Proprioception comes from the Latin proprius which means "one's own". So proprioception, simply put, means the awareness of one's self as a body moving through space and time. I first became interested in proprioception as an acting teacher who taught movement and I wanted to enhance the sub-cognitive awareness that runs in the background of conscious existence to conscious states so that actors could have a greater sense of motion and control and choice. Acting is nothing but a series of creative choices, sometimes intuitive sometimes conscious, that allows the actor to express meaning as a character and as an element in a narrative. The development of actors and their training is simply a process of bringing those choices to a greater awareness and learning to create a deeper and wider variety of choices--some of us like to call it a vocaublary--in bringing a character or performance to greater heights.
However, in learning about proprioception, one can't help but also think about this element of consciousness as it pertains to being, or as one German philosopher was fond of saying, "being-in-the-world". How does it feel to be a human being with a consciousness of moving about and experiencing the world? This is the central question that animates a particular school of philosophy called Phenomenology. Phenomenology was founded by Husserl and has developed several branches of philosophy of its own--and this article here is concerned with a branch developed by Maurice-Merlau Ponty and argues for the primacy of embodied existence. Which is to say--we must include what it is like to experience reality as a physically sensing being with a constantly sub-cognitive awareness of that state (in the cerebellum) that through deliberate introspection can become a fully conscious awareness that one records and analyzes. Or even more simply put, it states that philosophy must include with it an acknowledgement of an embodied "I" who does the sensing.
Meet Walt Pascoe. Walt actually Tweeted this article and then sent me these pictures of himself painting in his studio which really instantly brings forward the way in which proprioception is involved in art-making, one that I think is similar to the way proprioception is a large part of acting.
Walt writes eloquently of his experience of creativity here, and he records his experience of creativity with an acknowledgement of his own conscious and physical experience of it. What he writes about in this short piece is also a part of something else that came to my attention as part of trying to teach and learn about what the actor does. It's something called muslce memory:
I've been making things for so long that I no longer need attend to my hands and eyes. They hold their own ongoing conversation with the materials, by turns laughing, weeping, speaking with carefully measured clarity, or simply crying out with utter abandon, while my subconscious just seeks,seeks,seeks.....struggling to clean the windshield....determined to keep scrubbing and scraping down to the true new old always present. Hoping to elucidate the dream, and settle at last into what Proust so eloquently referred to as "the repose of enlightenment".
Walt is referring to something that is animated by the cerebellum--that is the sub-cognitive background music of our own existence as a moving body. It has a specific and unique kind of intelligence.

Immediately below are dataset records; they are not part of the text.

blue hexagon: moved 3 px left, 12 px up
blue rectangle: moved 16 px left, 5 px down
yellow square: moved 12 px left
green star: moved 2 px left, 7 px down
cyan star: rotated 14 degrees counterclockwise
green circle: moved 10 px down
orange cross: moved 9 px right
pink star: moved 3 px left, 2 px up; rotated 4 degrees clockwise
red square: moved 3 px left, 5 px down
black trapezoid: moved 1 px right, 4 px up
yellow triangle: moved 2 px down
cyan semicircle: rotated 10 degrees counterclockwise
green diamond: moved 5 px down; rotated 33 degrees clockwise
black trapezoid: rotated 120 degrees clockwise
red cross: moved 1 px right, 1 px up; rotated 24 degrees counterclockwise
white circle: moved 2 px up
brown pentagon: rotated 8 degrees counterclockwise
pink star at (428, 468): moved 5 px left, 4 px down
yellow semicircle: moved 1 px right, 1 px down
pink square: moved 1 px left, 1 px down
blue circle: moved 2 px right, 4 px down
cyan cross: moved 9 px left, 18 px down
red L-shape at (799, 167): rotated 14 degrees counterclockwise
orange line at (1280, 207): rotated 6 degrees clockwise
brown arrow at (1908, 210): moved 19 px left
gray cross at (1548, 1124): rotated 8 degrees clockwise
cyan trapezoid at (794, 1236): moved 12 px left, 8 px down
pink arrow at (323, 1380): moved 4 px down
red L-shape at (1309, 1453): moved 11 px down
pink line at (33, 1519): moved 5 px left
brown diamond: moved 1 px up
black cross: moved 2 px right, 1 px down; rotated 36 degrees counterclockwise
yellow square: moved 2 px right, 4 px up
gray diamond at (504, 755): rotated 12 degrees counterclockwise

One of the paradoxes of teaching actors to become more conscious of their movement is that when it comes to performance I then have to teach them to inhabit their "score" and forget what they made conscious in training and rehearsal. This is particularly hard for a certain kind of cerebral actor. I directed a production of The Trojan Women in which we choreographed elaborate physical scores to accompany the action, ones that expressed through something I called "living sculpture" to express how reality in war feels as opposed to narrating a particular action. The actors were required to move from posture to posture without hesitation--because it was supposed to happen in synchrony with each other. One highly intelligent actress could not do it. Why? She was using mnemonoch device in order to remember what her next pose was. You could see her thinking and she was always half a moment behind the other actors who moved intuitively from pose to pose.
It was a frustrating rehearsal the day I tried to get her to forgot the consciousness of her movement. I tried to have the other actors explain just how they remembered the movement. Because they were relying on muscle memory and not on conscious manipulation of their movements. They couldn't really articulate anything helpful except things like "you just don't think about it." "you just do it." "you have to get out of your head." It was funny--as in interesting--because the actress who was struggling during the concsious act of creation of her self-scuplturing was brilliant. But when it came to relying on her body rather than her brain to perform what she created she was stimeyed.
There are things that escape language; there is an element to existing that binds us but seems to escape description and measurement. The irony is that philosophy, almost since the beginning, has tried to separate that immeasurable and experiential "thing," because since physical reality is, to a large degree, measurable and observable, that "thing," must be something other than the physical and material.
However, as my experience with actors and Walt's insightful description (and images of) his own creative process illustrate, that "thing" is inherently tied to being embodied and existing in and interacting with a physical plane.